Gattaz n'a pas de mots assez doux pour Valls
Malgré les appels de la gauche du Parti socialiste à accentuer les gestes en faveur des ménages modestes, Michel Sapin a réaffirmé mi-août que le cap de l'amélioration de la compétitivité des entreprises serait maintenu, après l'annonce d'une croissance nulle de l'économie française au deuxième trimestre de cette année comme au premier. Et les signes ne trompent pas: mardi, Libération a révélé un document interministériel faisant état d'une réflexion autour d'une nouvelle hausse de la TVA. Un projet rapidement démenti par le gouvernement, qui a cependant confirmé l'existence de la discussion.

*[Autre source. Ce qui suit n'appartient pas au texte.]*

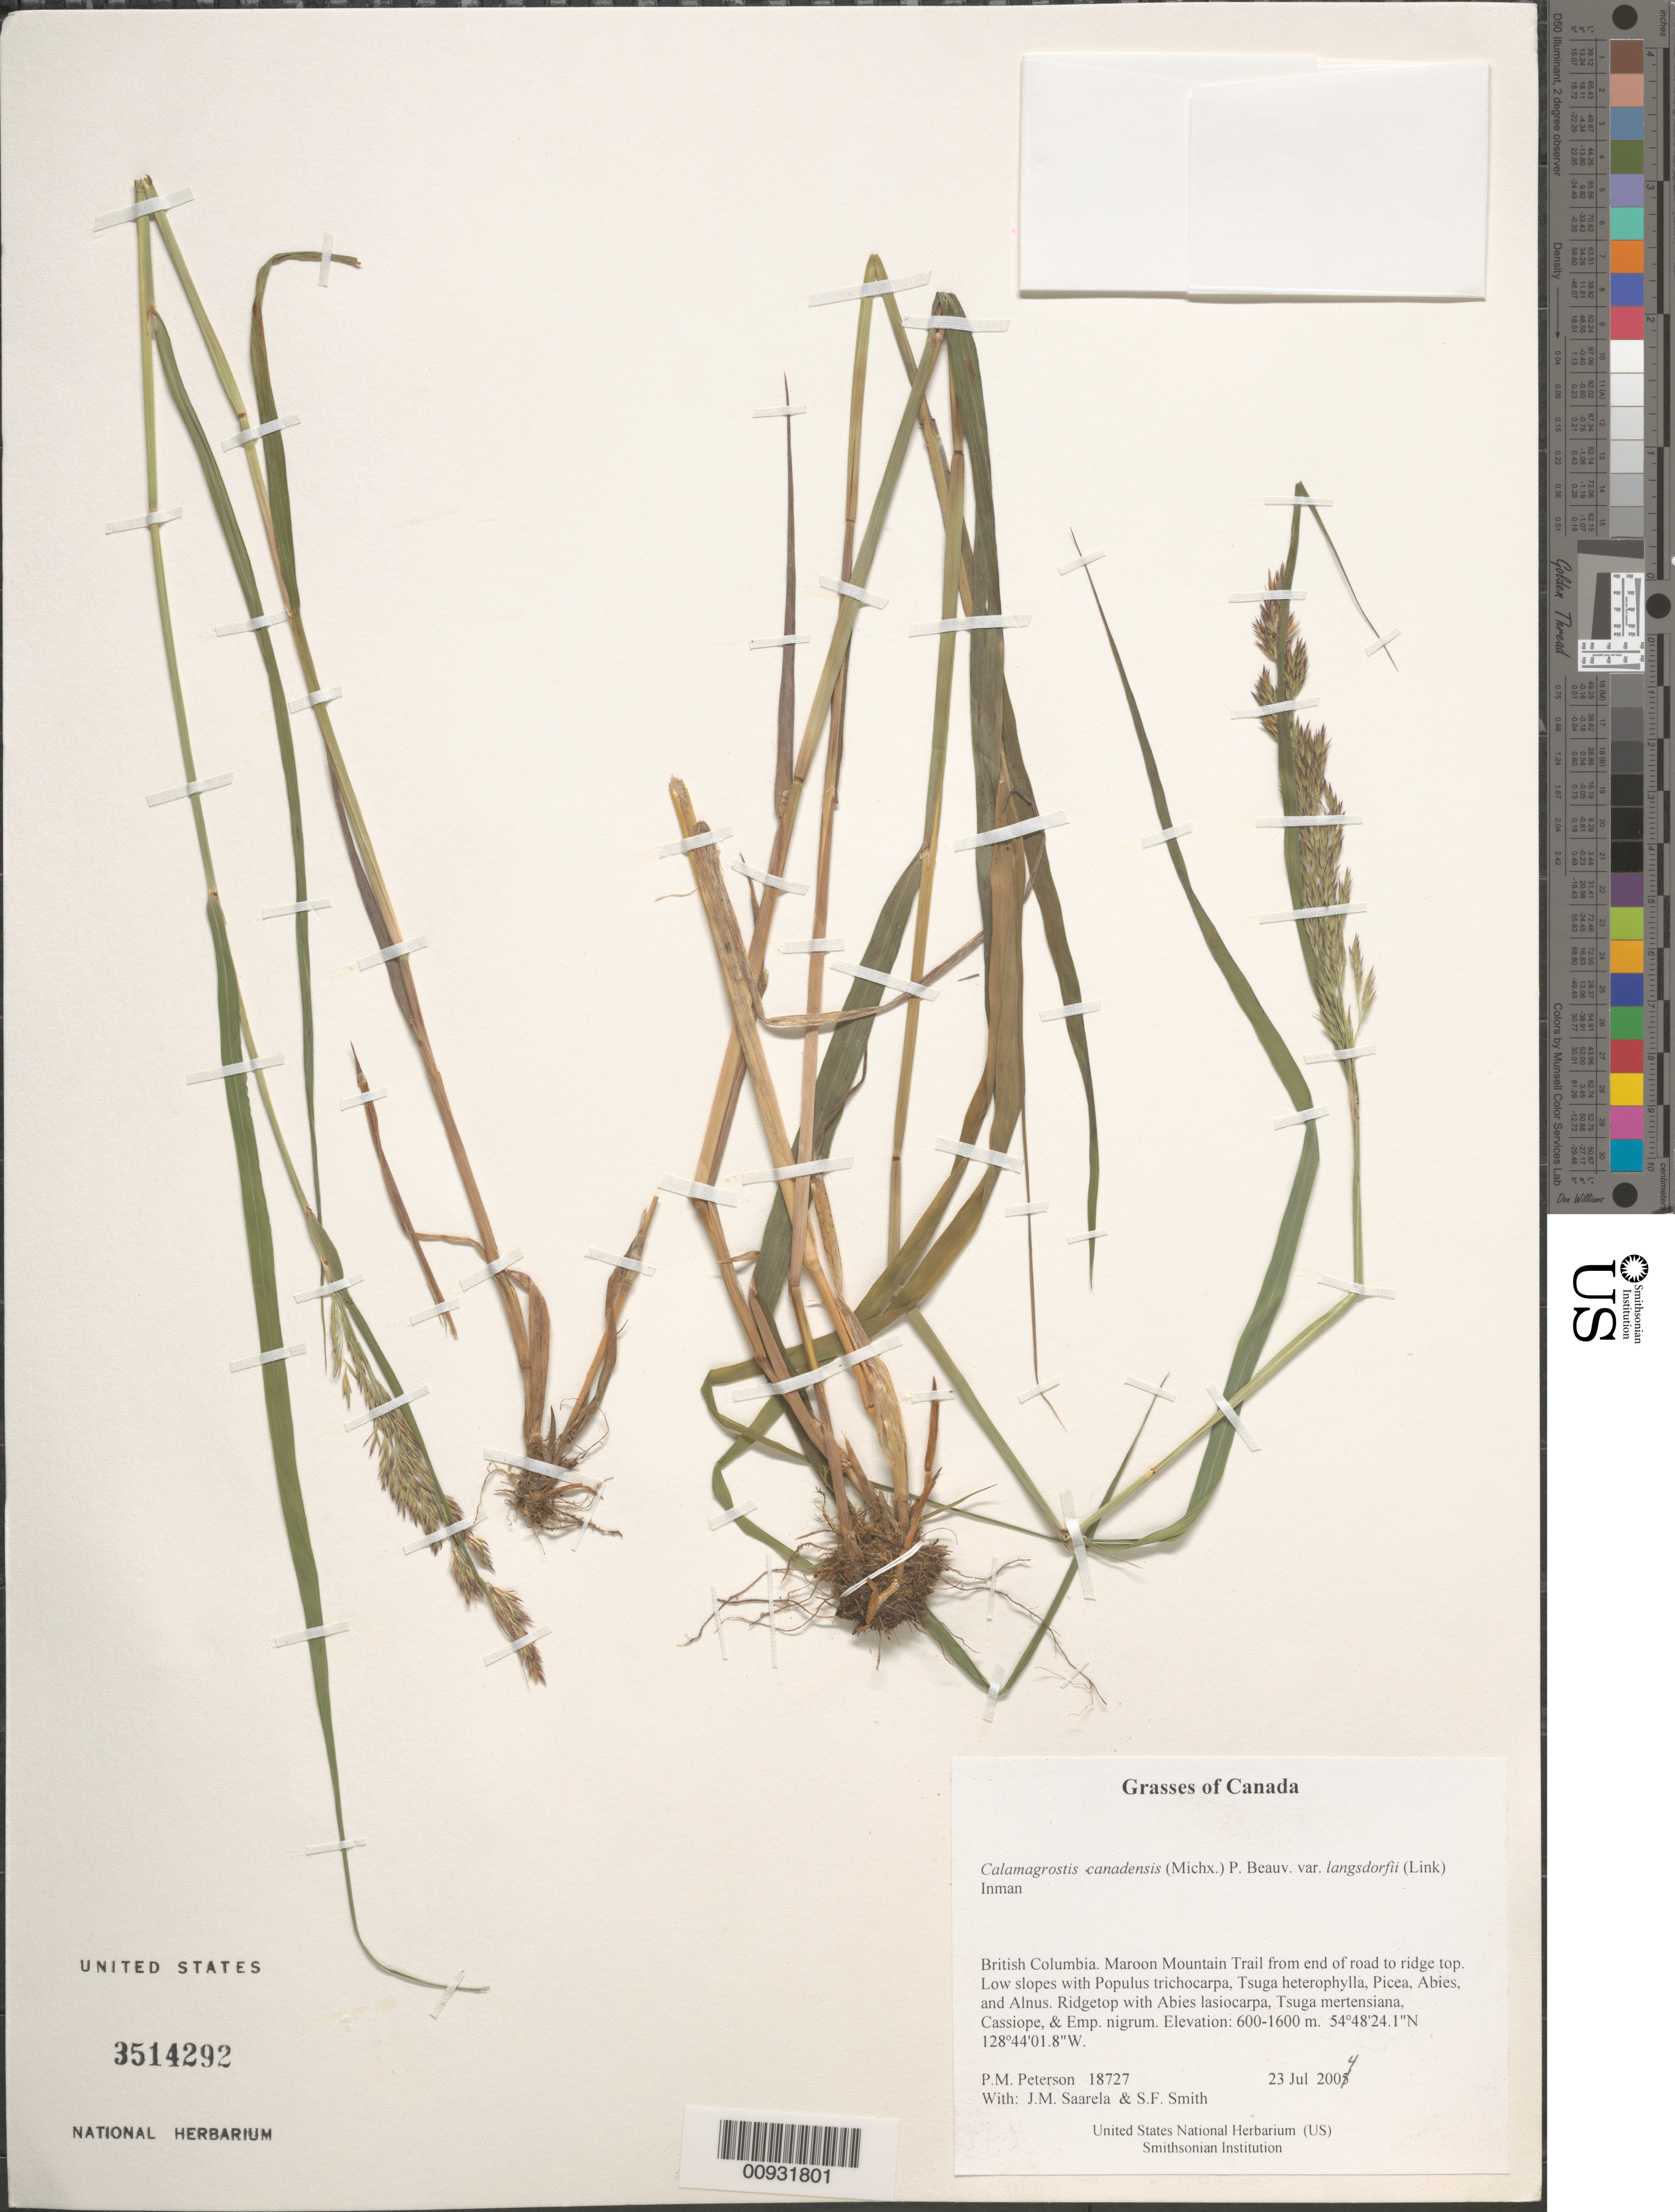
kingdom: Plantae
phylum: Tracheophyta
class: Liliopsida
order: Poales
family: Poaceae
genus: Calamagrostis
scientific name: Calamagrostis canadensis var. langsdorffii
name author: (Link) Inman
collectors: P. M. Peterson, J. Saarela & S.F. Smith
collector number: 18727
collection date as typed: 23 Jul 2004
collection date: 2004-07-23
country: Canada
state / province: British Columbia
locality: Maroon Mountain Trail from end of road to ridge top. Low slopes with Populus trichocarpa, Tsuga heterophylla, Picea, Abies, and Alnus. Ridgetop with Abies lasiocarpa, Tsuga mertensiana, Cassiope, & Emp. nigrum.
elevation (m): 600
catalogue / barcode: US 3514292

Preuve que le Medef se réjouit de la tournure des événements, Pierre Gattaz a loué mardi le "courage" de Manuel Valls. Il a même remisé au placard les 10 propositions "turbo" qu'il entend publier pour améliorer l'emploi. Lâché dans la presse le 18 août, le document de travail entend lisser les seuils sociaux, créer un contrat zéro charge pour les apprentis ou encore libéraliser le travail dominical. Mais ces propositions seront présentées plus tard, histoire de laisser souffler le Premier ministre. En attendant, le patron des patrons voit dans le remaniement "une bonne décision". "On a besoin de gens qui ne voient pas les patrons comme les ennemis de classe ou des exploiteurs", a-t-il encore répété.
"Sur le fond, Pierre Gattaz ne peut qu'encourager, aider et soutenir Valls", estime Bernard Vivier, directeur de l'Institut supérieur du travail."Mais dans la forme, il n'est pas obligé de le dire de manière aussi directe. Cela gênerait Manuel Valls au sein du Parti socialiste pour attirer à lui tous les éléments qui regardent plutôt du côté de Montebourg". La mécanique semble néanmoins bien enclenchée.